Despite their widely different backgrounds and circumstances, the young activists were astonished to find that they all faced the same issues, especially around education and relationships, what Raoul calls their “dreams and desires”.
“Fifty per cent of the 15,000 new infections are among 15 to 24-year-olds, but where are they? You can’t support what you can’t see. You can’t bring young people to you unless you offer them something. But you need young people around to tell you what it is they need.”
Affiliated to GNP+, the network brings together young people with HIV/Aids to share experiences, improve access to treatments, fight stigma and discrimination and involve young people in policy and decision-making forums. In Holland, Raoul and other young HIV activists have also helped to stimulate greater youth involvement in the Dutch HIV Association.

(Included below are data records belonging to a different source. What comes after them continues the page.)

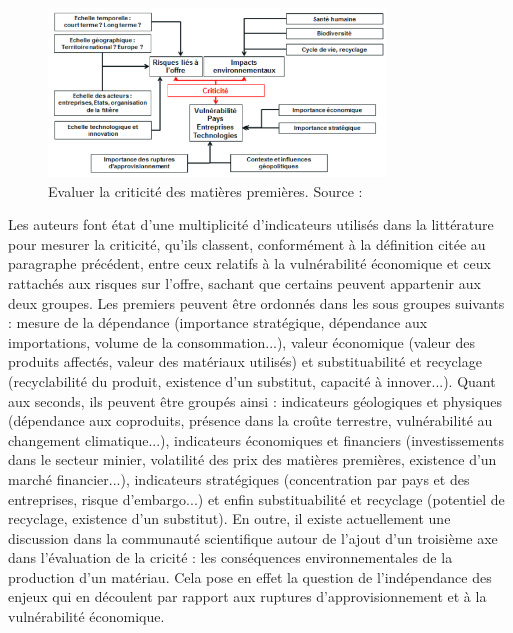 \begin{figure}
    \centering
    \includegraphics[width=0.8\textwidth]{Images/02 appro/schema criticite.png}
    \caption{Evaluer la criticité des matières premières. Source : \cite{hache_vers_2019}}
    \label{fig:criticite}
\end{figure}
Les auteurs font état d'une multiplicité d'indicateurs utilisés dans la littérature pour mesurer la criticité, qu'ils classent, conformément à la définition citée au paragraphe précédent, entre ceux relatifs à la vulnérabilité économique et ceux rattachés aux risques sur l'offre, sachant que certains peuvent appartenir aux deux groupes. Les premiers peuvent être ordonnés dans les sous groupes suivants : mesure de la dépendance (importance stratégique, dépendance aux importations, volume de la consommation...), valeur économique (valeur des produits affectés, valeur des matériaux utilisés) et substituabilité et recyclage (recyclabilité du produit, existence d'un substitut, capacité à innover...). Quant aux seconds, ils peuvent être groupés ainsi : indicateurs géologiques et physiques (dépendance aux coproduits, présence dans la croûte terrestre, vulnérabilité au changement climatique...), indicateurs économiques et financiers (investissements dans le secteur minier, volatilité des prix des matières premières, existence d'un marché financier...), indicateurs stratégiques (concentration par pays et des entreprises, risque d'embargo...) et enfin substituabilité et recyclage (potentiel de recyclage, existence d'un substitut). En outre, il existe actuellement une discussion dans la communauté scientifique autour de l'ajout d'un troisième axe dans l'évaluation de la cricité : les conséquences environnementales de la production d'un matériau. Cela pose en effet la question de l'indépendance des enjeux qui en découlent par rapport aux ruptures d'approvisionnement et à la vulnérabilité économique.
\smallbreak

Now, he says, the two sides of his life are finally coming together: “The more work I with young positive people in Holland and Africa the more I am forced to consider the role HIV plays in my own life.
“HIV is not me, but it is a part of me. It is a key part of my drive and motivation.”
He says he hasn’t yet started to deal with the fact that he is probably now not living with a terminal illness. “It has been a really hard idea to turn around. Thinking about pension plans: that’s really difficult.”